Yeniliyordum.. Bu hayat beni yeniyordu. Bu yaşta bu kadar yükü kaldıramıyordu omuzlarım, eğilip bükülüyordu artan her bir yükle birlikte. Bazen şu kayalıklardan bir adım atsam her şeyin biteceğini düşünüyordum. Aslında bitebilirdi. Belki kurtulurdum üzerimde ki kendimden ağır olan yüklerden? Oturduğum yerden ayağa kalkıp kayalıklara doğru yürümeye başladım. Kayalıkların sonuna gelmiştim bir adım atsam bitiverirdi onca zırvalık. Eskiden olsa intihar eden insanların birer zavallı olduklarını düşünürdüm. Ama insan başına gelmeyince anlamıyormuş bir başkasının halinden. Son 1 adım kalmıştı özgürlüğüme. Artık pişmanlıklar dolu geçmişimden kurtulabilirdim. Öne doğru 1 adım attım. Gözlerimi kapatıp kendimi boşluğa bıraktım. Düştüğümü hissettim.  Ama hayır bu kadar çabuk düşmem imkânsız. 1 dakika kayalıklar bu kadar yumuşak olamazlar. Fakat altımda bir kaya yoktu. Kayalar kıpırdayamaz. Gözlerimi yavaşça açıp ne olduğunu idrak etmeye çalıştım. Ama karşımda gördüğüm 1 çift göz oldu. Ve bu gözlerin sahibi korkmuş, sinirli ve kırgın gibi görünen Rüzgâr’dan başkası değildi. Gene mi bu çocuk? Niye her işime burnunu sokuyor ki? Bir ölmeyi bile beceremiyorum lanet olsun!

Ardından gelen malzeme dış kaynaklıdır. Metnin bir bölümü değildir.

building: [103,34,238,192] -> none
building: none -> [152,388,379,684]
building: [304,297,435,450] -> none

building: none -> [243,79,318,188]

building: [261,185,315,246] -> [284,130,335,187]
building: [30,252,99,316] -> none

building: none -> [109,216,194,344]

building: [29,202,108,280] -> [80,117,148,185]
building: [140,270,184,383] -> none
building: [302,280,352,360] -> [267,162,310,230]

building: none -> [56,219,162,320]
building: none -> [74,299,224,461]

-         Ne yaptığını sanıyorsun? Dedim hızlıca üzerinden ayağa kalkarak.

-         Ölmeni engellediğim için bir teşekkür bekliyorum aslında. Dedi benim ciddiyetimin tersine beni alaya alarak.

-         Bana bak! Dedim. Ben burada atarlı ergen kız triplerine girip, gösteriş için intihara teşebbüs etmiyorum. Benim işlerime karışmaya bir son ver! Yüzündeki alaylı ifadenin yerini sinirli bir görünüm almıştı.

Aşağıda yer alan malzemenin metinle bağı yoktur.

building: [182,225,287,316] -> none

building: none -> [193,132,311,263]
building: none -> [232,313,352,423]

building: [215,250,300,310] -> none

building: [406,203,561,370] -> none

-         Asıl sen bana bak bir cana kıymanın bu kadar kolay olduğunu düşünen kız; belki kendini şuradan attığında her şeyin biteceğini düşünüyorsun. Ama her şey kitaplardaki gibi değil maalesef. Veya bir oyun sahnesinden de ibaret değil. Sana şimdi burada kırk saat cennet-cehennem gibi mevzulardan bahsedip şuradan atladığın takdirde öbür tarafta cayır cayır yanacağını anlatabilirim. Veya senin bunları bilip her şeye göze aldığını farz edelim. Peki ya ailen? Onları hiç mi düşünmüyorsun? Ne kadar üzüleceklerini?

-         Vay vay vay. Rüzgâr konuşmasını bitirince onu alkışlamaya başlamıştım. Sonra devam ettim. Okulumuzun asi, yakışıklı ve gizemli çocuğuna da bakın. Kızların gözdesi çocuk, intihara meyilli aciz bir kızı uçurum kenarından çekip hayatını kurtarır. Sonra ona kısa bir fetva verip ardından da psikoloğumla iş birliğini yapmışçasına hayat dersleri vermeye başlar. Ne kadar da ironik. Tıpkı bir romandan alıntı veya tiyatro sahnesinden bir kesit gibi. Sonrasında  kız oğlanın dudaklarına yapışıp onu sevdiğini de fısıldıyor mu bari?! Bana bak her işime burnunu sokan ahmak;  evet dışarıdan sorunlu, aciz, zavallı ve belki de masum görünebilirim. Ama şunu bil ki dışardan göründüğüm gibi birisi değilim. Ve seni uyarıyorum şımarık züppe. Artık benim etrafımda dolanma. Bu iki oldu. Üçüncüsünde olacaklardan sorumlu olmam. Ona göre ayağını denk al.

Aniden gelen cesaretle çocuğa türlü türlü şeyler söyleyip, O’nu şaşkınlık içinde arkamda bırakmıştım. Şimdi eve gidip Çağatay belasıyla yüzleşmeliydim.